If you want to copy all of the old drive to a new drive, try the disk
preparation and copy tools provided free by the disk manufacturer. These
come with retail boxed disks, on a floppy (or two) or on a CDROM. They are
also free to download from the support website of the disk maker. Some
tools work on all disks, but others only work if they detect at least one
disk by that manufacturer in the PC.

To avoid confusion in the PC, it would be best to copy the old disk to the
new one, switch master/slave setting as necessary, then remove the old disk
and reboot. Having XP on two different drives could get confusing to the
PC. Be sure that the new drive is assigned the same drive letter as the old
drive had. The imaging software should handle this for you, but it is worth
checking, especially if you have any booting problems. Of course, the
partition with XP must be declared "active", meaning bootable.

Speaking of partitions, you might want to make more than one partition on
the new drive. If so, do this before transferring the image. otherwise you
will need some thrid-party program like Partition Magic o do this after XP
is up and running. The disk preparation tools should give you this option,
probably in a simple gaphical interface.

I have used the tools by Maxtor and Seagate; both are pretty easy to use.

By the way, I would not try to copy the operating system with XCOPY, unless
you can do it from outside of XP (i.e., in true DOS), and that will not work
on NTFS partitions. Trying to copy XP from within XP in a command prompt
window usually misses some files that are locked while XP is operating.
However, XCOPY is a great tool for backing up data files.
 
Bob Harris said:
If you want to copy all of the old drive to a new drive, try the disk
preparation and copy tools provided free by the disk manufacturer. These
come with retail boxed disks, on a floppy (or two) or on a CDROM. They are
also free to download from the support website of the disk maker. Some
tools work on all disks, but others only work if they detect at least one
disk by that manufacturer in the PC.

To avoid confusion in the PC, it would be best to copy the old disk to the
new one, switch master/slave setting as necessary, then remove the old disk
and reboot. Having XP on two different drives could get confusing to the
PC. Be sure that the new drive is assigned the same drive letter as the old
drive had. The imaging software should handle this for you, but it is worth
checking, especially if you have any booting problems. Of course, the
partition with XP must be declared "active", meaning bootable.

Speaking of partitions, you might want to make more than one partition on
the new drive. If so, do this before transferring the image. otherwise you
will need some thrid-party program like Partition Magic o do this after XP
is up and running.

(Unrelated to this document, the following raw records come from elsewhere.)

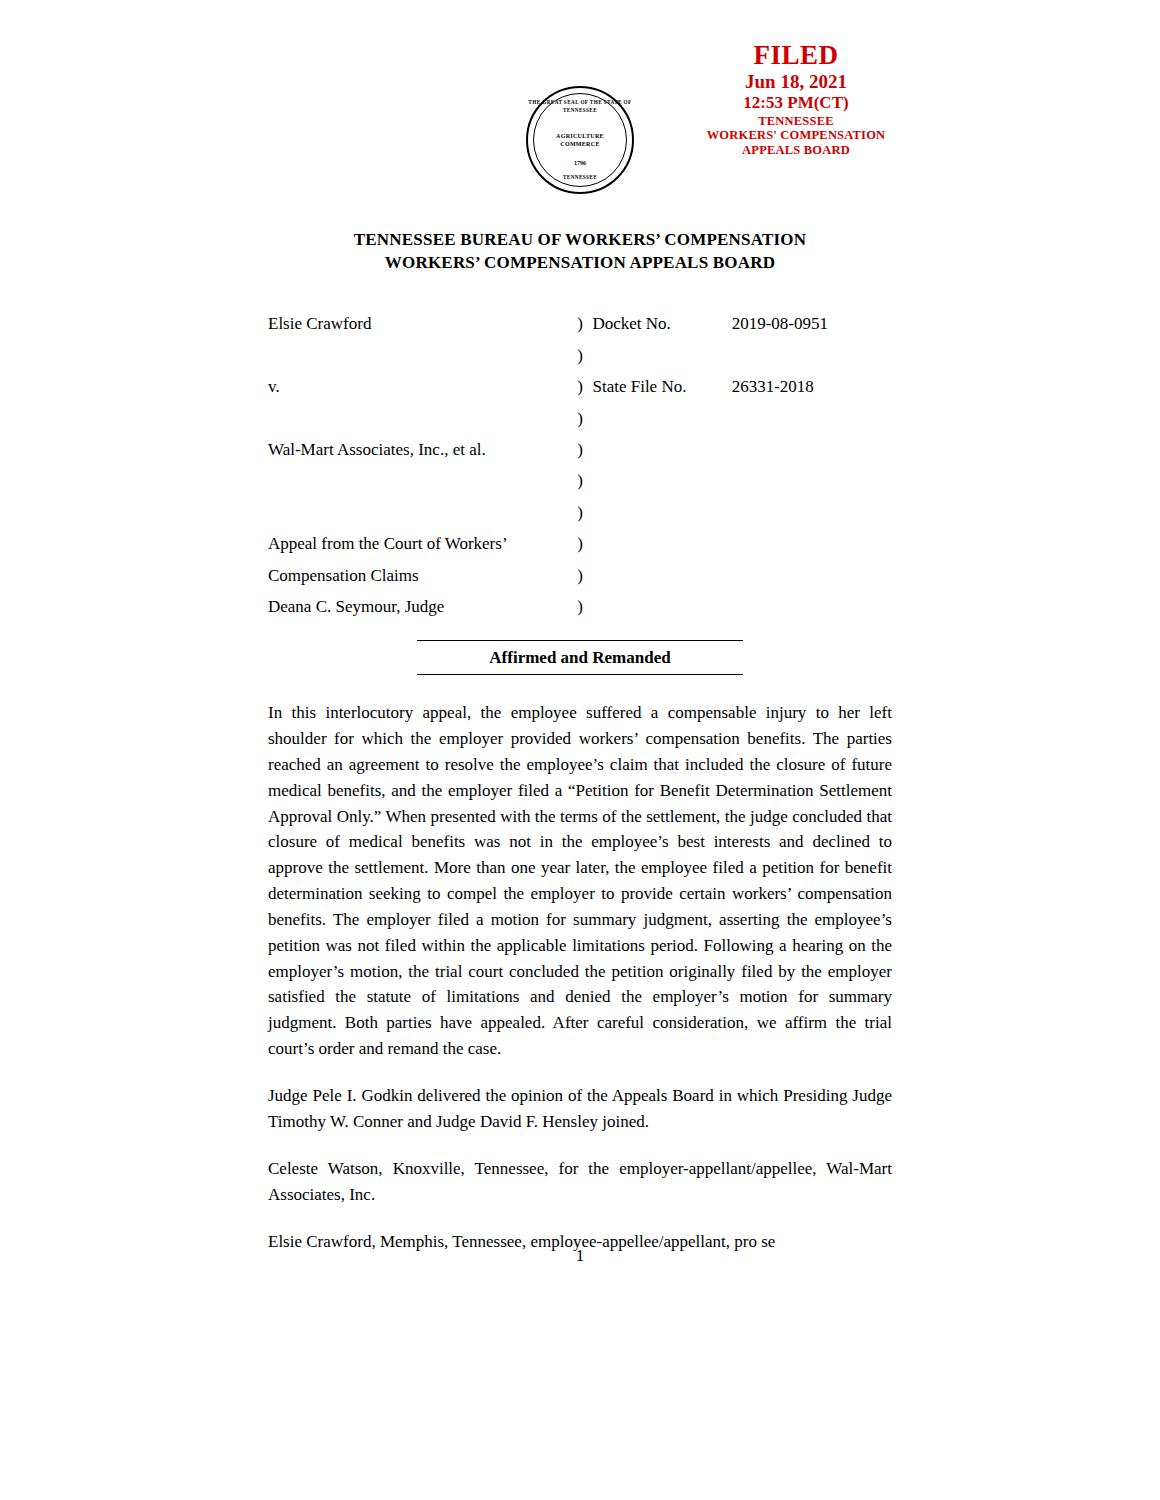FILED
Jun 18, 2021
12:53 PM(CT)
TENNESSEE
WORKERS' COMPENSATION
APPEALS BOARD
The Great Seal of the State of Tennessee
AGRICULTURE
COMMERCE
1796
Tennessee
TENNESSEE BUREAU OF WORKERS’ COMPENSATION
WORKERS’ COMPENSATION APPEALS BOARD
| Elsie Crawford | ) | Docket No. 2019-08-0951 |
| | ) | |
| v. | ) | State File No. 26331-2018 |
| | ) | |
| Wal-Mart Associates, Inc., et al. | ) | |
| | ) | |
| | ) | |
| Appeal from the Court of Workers’ | ) | |
| Compensation Claims | ) | |
| Deana C. Seymour, Judge | ) | |
Affirmed and Remanded
In this interlocutory appeal, the employee suffered a compensable injury to her left shoulder for which the employer provided workers’ compensation benefits. The parties reached an agreement to resolve the employee’s claim that included the closure of future medical benefits, and the employer filed a “Petition for Benefit Determination Settlement Approval Only.” When presented with the terms of the settlement, the judge concluded that closure of medical benefits was not in the employee’s best interests and declined to approve the settlement. More than one year later, the employee filed a petition for benefit determination seeking to compel the employer to provide certain workers’ compensation benefits. The employer filed a motion for summary judgment, asserting the employee’s petition was not filed within the applicable limitations period. Following a hearing on the employer’s motion, the trial court concluded the petition originally filed by the employer satisfied the statute of limitations and denied the employer’s motion for summary judgment. Both parties have appealed. After careful consideration, we affirm the trial court’s order and remand the case.
Judge Pele I. Godkin delivered the opinion of the Appeals Board in which Presiding Judge Timothy W. Conner and Judge David F. Hensley joined.
Celeste Watson, Knoxville, Tennessee, for the employer-appellant/appellee, Wal-Mart Associates, Inc.
Elsie Crawford, Memphis, Tennessee, employee-appellee/appellant, pro se
1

The disk preparation tools should give you this option,
probably in a simple gaphical interface.

I have used the tools by Maxtor and Seagate; both are pretty easy to use.

By the way, I would not try to copy the operating system with XCOPY, unless
you can do it from outside of XP (i.e., in true DOS), and that will not work
on NTFS partitions. Trying to copy XP from within XP in a command prompt
window usually misses some files that are locked while XP is operating.
However, XCOPY is a great tool for backing up data files.

Bob

Many thanks for the steer - I'm just downloading a suitable tool from the
Maxtor web site - 50 odd Mb - thank god for broadband!